Oklahoma Asks Supreme Court to Push Through Long-Delayed Executions

Questions still surround Oklahoma’s execution protocols, including how staff are trained and where the drugs needed for lethal injections are sourced.

Oklahoma Asks Supreme Court to Push Through Long-Delayed Executions

In response to a recent decision by the U.S. Court of Appeals for the 10th Circuit to temporarily block the upcoming executions of two Oklahoma prisoners, Oklahoma Attorney General John M. O’Connor will appeal the decision to the U.S. Supreme Court in hopes of resuming executions after several botched lethal injections derailed the state’s death penalty system six years ago, reports the Washington Post.  Oklahoma’s death penalty system attracted international attention after the botched executions of Clayton Lockett in 2014 and Charles Warner in 2015 and the nearly botched execution of Richard Glossip months after Warner. Glossip’s lethal injection was called off at the last minute after Department of Corrections officials realized that they had the wrong drugs.

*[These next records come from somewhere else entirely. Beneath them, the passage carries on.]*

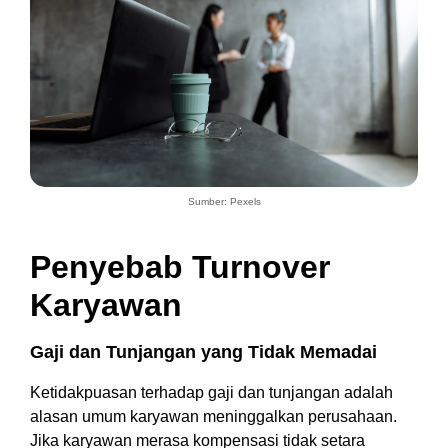
Sumber: Pexels
Penyebab Turnover
Karyawan
Gaji dan Tunjangan yang Tidak Memadai
Ketidakpuasan terhadap gaji dan tunjangan adalah
alasan umum karyawan meninggalkan perusahaan.
Jika karyawan merasa kompensasi tidak setara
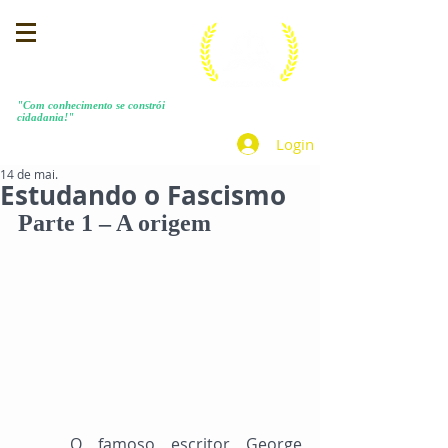
MENEZES COSTA
"Com conhecimento se constrói
cidadania!"
Login
14 de mai.
Estudando o Fascismo
Parte 1 – A origem
	O famoso escritor George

Deborah W. Denno, a Fordham University law professor who studies the death penalty, said states such as Oklahoma have always shrouded their execution protocols in secrecy, including how they train staffers and where they sources lethal drugs. The Oklahoma Department of Corrections addressed lapses with training for executions “to ensure what happened in the past won’t happen again,” lawyers for the state said during a 2020 court hearing.